Legittimo l’utilizzo degli studi di settore in sede penale

Emiliano Marvulli - Studi di settore

Gli studi di settore possono essere utilizzati in sede penale ai fini della configurabilità del reato di omessa presentazione della dichiarazione, per la ricostruzione delle imposte dovute e non dichiarate e per la verifica del superamento della soglia di punibilità. A stabilirlo la Cassazione con la Sentenza n. 36207 del 19 agosto 2019.

Legittimo l'utilizzo degli studi di settore in sede penale

Con la Sentenza n. 36207 depositata il 19 agosto 2019 la Corte di Cassazione ha stabilito che, ai fini della configurabilità del reato di omessa presentazione della dichiarazione, il giudice penale può legittimamente avvalersi dell’accertamento induttivo basato sugli studi di settore per la ricostruzione delle imposte dovute e non dichiarate e per la verifica del superamento della soglia di punibilità previste dall’art. 5 del D.Lgs. n. 74 del 2000.

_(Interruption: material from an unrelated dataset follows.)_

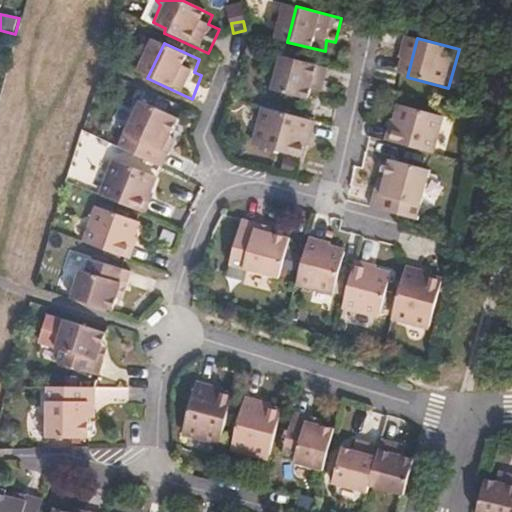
[(338,71),(291,59),(282,93),(317,104),(320,92),(332,96),(338,71)]
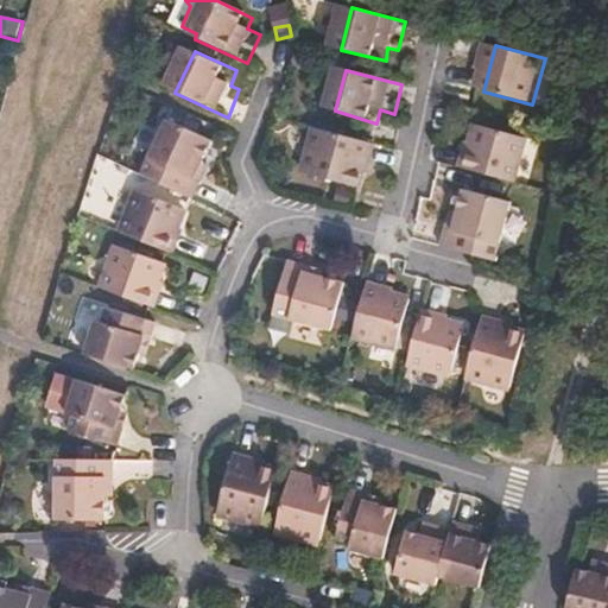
[(181,126),(156,183),(208,208),(216,184),(210,181),(223,147),(181,126)]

La pronuncia - Il ricorso in cassazione è stato proposto dal rappresentante legale di una società, condannato dal tribunale d’appello per il reato di omessa presentazione della dichiarazione dei redditi e dell’IVA.

Il ricorrente ha lamentato l’erronea applicazione dell’art. 5 del D.Lgs. n. 74/2000 da parte della Corte d’appello, perché l’accertamento era stato effettuato da parte dell’Ufficio finanziario sulla base delle risultanze degli studi di settore, che non dovevano ritenersi ammissibili in sede penale, “essendo il giudice tenuto a verificare la sussistenza della contestata evasione dell’I.V.A. e degli altri tributi tramite specifiche indagini.”

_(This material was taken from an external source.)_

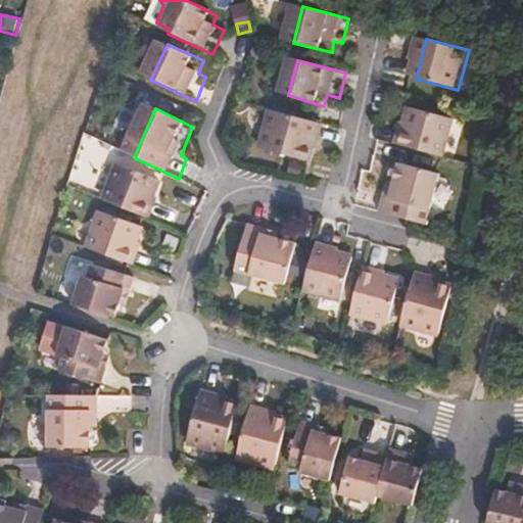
[(407,148),(448,159),(459,120),(418,109),(407,148)]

La Corte di cassazione ha ritenuto corretto l’operato dei giudici d’appello perché hanno dato giusta applicazione dei principi relativi alla utilizzabilità, anche in sede penale, degli esiti degli accertamenti operati in sede tributaria.

A riguardo è assente nell’ordinamento una specifica disposizione normativa che vieta al giudice penale di avvalersi della prova della sussistenza degli elementi costitutivi dei reati tributari, compreso quello delle risultanze degli accertamenti operati in sede tributaria, fermo restando la necessità che tali elementi siano oggetto di una autonoma valutazione.

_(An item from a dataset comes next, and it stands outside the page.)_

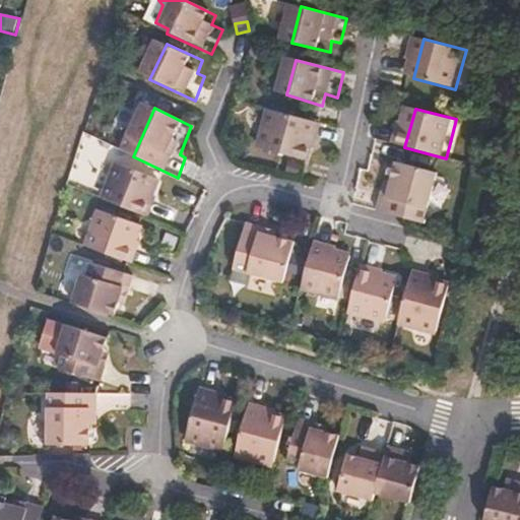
[(325,145),(329,127),(276,113),(267,150),(314,164),(320,144),(325,145)]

Tanto premesso la Corte ha ribadito un principio già espresso in passato per cui “il giudice penale può legittimamente avvalersi, ai fini della ricostruzione delle imposte dovute e non dichiarate … dell’accertamento induttivo, mediante gli studi di settore, compiuto dagli Uffici finanziari per la determinazione dell’imponibile.”

Trattandosi nella specie di accertamento basato sugli studi di settore, è necessario che il procedimento induttivo sia rigoroso, coerente e approfondito “in particolare con riferimento alla puntuale valorizzazione degli studi di settore relativi ad aziende operanti nello stesso ambito territoriale, con un volume di affari sovrapponibile a quello della società rappresentata dall’imputato, ed aventi ad oggetto la stessa attività … con conseguente attendibilità della percentuale di ricalcolo individuata ed applicata.”

Ai fini dell’onere probatorio spettava all’imputato porre in discussione il metodo utilizzato ed i risultati derivati, risultando irrilevante la generica contestazione dell’utilizzazione degli accertamenti svolti in sede tributaria senza spiegare, nel caso concreto, le ragioni per cui il metodo induttivo non sarebbe stato valorizzabile in sede penale.